I try to compare it to the love I have for my own children.  It is unconditional.  But they deserve it!  I don't deserve for Jesus to love me.  No doubt about it.  There are so many things.

I am grateful that I am a child of God.  Without him I would have nothing. I am grateful for the mercy and grace He shows me on a daily basis.  I always ask for forgiveness for my sins... how many times can that work?  I am completely and utterly aware of when and where I fail Him and yet, He always takes care of me.  He looks out for me and protects me from my own self. 

I never pray for self gain... I know don't deserve that.. I only pray for forgiveness and pray in thanksgiving for the things I have been allowed to  have and of course I pray for others.  God has always provided me with what I needed no matter of my shortcomings.  It is amazing really! 

Not only does he take care of me, he has given me a talent of playing the trumpet that I can use to glorify His name in worship.  I don't even understand that.  I personally know people who could use the talent I have in a greater way.
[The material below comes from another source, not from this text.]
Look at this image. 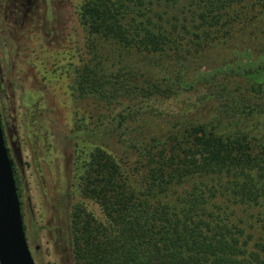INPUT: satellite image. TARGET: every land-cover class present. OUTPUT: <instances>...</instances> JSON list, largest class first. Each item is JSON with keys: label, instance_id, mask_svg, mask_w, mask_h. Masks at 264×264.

But God gave it to me?  I am grateful for it and I thank Him for all the time.  Maybe that's it?  He knows my heart and knows that I appreciate being able to play the trumpet and knows that I don't do it for self glorification.  I just don't know.

There are just so many things that I question.  Why am I on the path I am on?  Why am I so weak?  But most of all I just question why God even worries with me?  What is it for?  What am I supposed to do?  If I lived a perfect life from this moment on for the next 43 years I could never deserve what he has already done for me.

So I am ending this with Proverbs 3:5-6

Trust in the Lord with all your heart, and do not lean on your own understanding.  In all ways acknowledge Him and He will make straight your paths.

and one more:   Lamentations 3:22-24

The unfailing love of the Lord never ends! By his mercies we have been kept from complete destruction, Great is His faithfulness, His mercies begin afresh each day.  I say to myself  "the Lord is my inheritance, therefore I will hope in Him!"

These are God's promises for me and I am grateful!